August 19, 2014
Understanding Bond Yields and the Yield Curve
When it comes to investing in bonds, one of the first factors to consider is yield. But what exactly is "yield?" The answer depends on how the term is being used. In the broadest sense, an investment's yield is the return you get on the money you've invested. However, there are many different ways to calculate yield. Comparing yields can be a good way to evaluate bond investments, as long as you know what yields you're comparing and why.
People sometimes confuse a bond's yield with its coupon rate (the interest rate that is specified in the bond agreement). A bond's coupon rate represents the amount of interest you earn annually, expressed as a percentage of its face (par) value. If a $1,000 bond pays $50 a year in interest, its coupon rate would be 5%.
Current yield is a bit different. It represents those annual interest payments as a percentage of the bond's market value, which may be higher or lower than par. As a bond's price goes up and down in response to what's happening in the marketplace, its current yield will vary also. For example, if you were to buy that same $1,000 bond on the open market for $900, its current yield would be 5.55% ($50 divided by $900).
If you buy a bond at par and hold it to maturity, the current yield and the coupon rate are the same. However, for a bond purchased at a premium or a discount to its face value, the yield and the coupon rate are different.
If you're concerned only with the amount of current income a bond can provide each year, then calculating the current yield may give you enough information to decide whether you should purchase that bond. However, if you're interested in a bond's performance as an investment over a period of years, or want to compare it to another bond or some other income-producing investment, the current yield will not give you enough information. In that case, yield to maturity will be more useful.
Yield to maturity
Yield to maturity is a more accurate reflection of the return on a bond if you hold it until its maturity date. It takes into account not only the bond's interest rate, principal, time to maturity, and purchase price, but also the value of the interest payments as you receive them over the life of the bond.
If you buy a bond at a discount to its face value, its yield to maturity will be higher than its current yield. Why? Because in addition to receiving interest, you would be able to redeem the bond for more than you paid for it. The reverse is true if you buy a bond at a premium (more than its face value). Its value at maturity would be less than you paid for it, which would affect your yield.
Example: If you paid $960 for a $1,000 bond and held it to maturity, you would receive the full $1,000 principal. That $40 profit is included in the calculation of a bond's yield to maturity. Conversely, if you bought the bond at a $40 premium, meaning you paid $1,040 for it, that premium would reduce the bond's yield because the bond would be redeemed for $40 less than its purchase price.

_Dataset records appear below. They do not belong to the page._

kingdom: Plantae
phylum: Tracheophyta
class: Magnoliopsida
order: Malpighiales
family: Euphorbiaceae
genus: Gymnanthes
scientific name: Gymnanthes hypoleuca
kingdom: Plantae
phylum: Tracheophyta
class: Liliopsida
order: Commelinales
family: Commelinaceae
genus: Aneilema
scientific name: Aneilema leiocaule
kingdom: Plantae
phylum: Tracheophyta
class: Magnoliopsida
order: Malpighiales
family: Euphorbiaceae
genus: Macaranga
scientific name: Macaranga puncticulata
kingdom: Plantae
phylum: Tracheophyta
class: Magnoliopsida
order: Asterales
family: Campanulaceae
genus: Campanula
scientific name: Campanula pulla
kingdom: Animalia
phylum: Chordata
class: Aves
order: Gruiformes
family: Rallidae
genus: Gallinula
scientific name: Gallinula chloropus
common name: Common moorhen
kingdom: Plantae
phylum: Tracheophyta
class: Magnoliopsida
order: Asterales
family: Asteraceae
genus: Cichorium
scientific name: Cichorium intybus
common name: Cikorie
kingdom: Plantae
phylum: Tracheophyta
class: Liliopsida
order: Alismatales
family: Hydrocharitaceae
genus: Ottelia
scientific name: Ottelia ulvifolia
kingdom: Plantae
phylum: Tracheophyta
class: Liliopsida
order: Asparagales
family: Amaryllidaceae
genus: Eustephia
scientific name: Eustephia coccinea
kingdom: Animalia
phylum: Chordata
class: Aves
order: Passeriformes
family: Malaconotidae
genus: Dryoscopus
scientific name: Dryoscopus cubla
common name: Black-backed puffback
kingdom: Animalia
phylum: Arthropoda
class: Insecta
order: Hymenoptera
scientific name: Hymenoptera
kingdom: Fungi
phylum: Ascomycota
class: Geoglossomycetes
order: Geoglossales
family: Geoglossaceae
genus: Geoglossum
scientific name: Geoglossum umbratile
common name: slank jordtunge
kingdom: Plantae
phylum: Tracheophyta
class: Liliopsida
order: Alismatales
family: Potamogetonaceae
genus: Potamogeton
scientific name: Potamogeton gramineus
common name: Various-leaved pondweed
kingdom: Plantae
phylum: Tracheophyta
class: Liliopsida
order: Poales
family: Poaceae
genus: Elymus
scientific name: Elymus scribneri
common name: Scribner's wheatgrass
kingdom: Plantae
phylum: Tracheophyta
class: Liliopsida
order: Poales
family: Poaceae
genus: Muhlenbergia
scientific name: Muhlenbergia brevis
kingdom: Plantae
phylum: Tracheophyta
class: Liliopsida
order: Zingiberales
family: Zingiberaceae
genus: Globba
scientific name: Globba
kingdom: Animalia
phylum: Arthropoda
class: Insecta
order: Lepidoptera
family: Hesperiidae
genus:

Yield to maturity lets you accurately compare bonds with different maturities and coupon rates. It's particularly helpful when you're comparing older bonds being sold in the secondary market that are priced at a discount or at a premium rather than at face value. It's also especially important when looking at a zero-coupon bond, which typically sells at a deep discount to its face value but makes no periodic interest payments. Because all of a zero's return comes at maturity, when its principal is repaid, any yield quoted for a zero-coupon bond is always a yield to maturity.
Yield to call
When it comes to helping you estimate your return on a callable bond (one whose issuer can choose to repay the principal before maturity), yield to maturity has a flaw. If the bond is called, the par value will be repaid and interest payments will come to an end, thus reducing its overall yield to the investor. Therefore, for a callable bond, you also need to know what the yield would be if the bond were called at the earliest date possible. That figure is known as its yield to call. The calculation is the same as with yield to maturity, except that the first call date is substituted for the maturity date.
A bond issuer will generally call a bond only if it's profitable for the issuer to do so. For example, if interest rates fall below a bond's coupon rate, the issuer is likely to recall the bond and borrow money at the new, lower rate. The larger the spread between current interest rates and the original coupon rate, and the earlier the first date the bond can be called, the more important yield to call becomes.
It's also important to consider a bond's after-tax yield--the rate of return after taking into account taxes (if any) on the income received. A tax-exempt bond typically pays a lower interest rate than its taxable equivalent, but may have a higher after-tax yield, depending on your tax bracket and state tax laws. Example: Bond A is a tax-exempt bond paying 4%; Bond B is a taxable bond paying 6%. For purposes of this illustration, let's say you're in the 35% federal tax bracket and pay no state taxes. Bond A's after-tax yield is 4%, but Bond B's yield is only 3.9% once taxes have been deducted. Bond A has a higher after-tax yield.
Watching the yield curve
Bond maturities and their yields are related. Typically, bonds with longer maturities pay higher yields. Why? Because the longer a bondholder must wait for the bond's principal to be repaid, the greater the risk compared to an identical bond with a shorter maturity, and the more reward investors demand.
On a chart that compares the yields of, say, Treasury securities with various maturities, you would typically see a line that slopes upward as maturities lengthen and yields increase. The greater the difference between short and long maturities, the steeper that slope. A steep yield curve often occurs when investors expect a faster-growth economy and rising interest rates; they want greater compensation for tying up their money for longer periods. A flat yield curve means that economic projections are relatively stable, so there is little difference between short and long maturities.
Sometimes the yield curve can become inverted when short-term interest rates are higher than long-term rates. For example, in 2004 the Federal Reserve Board began increasing short-term rates, but long-term rates didn't rise as quickly. A yield curve that stays inverted for a period of time is believed to indicate that a recession is likely to occur soon.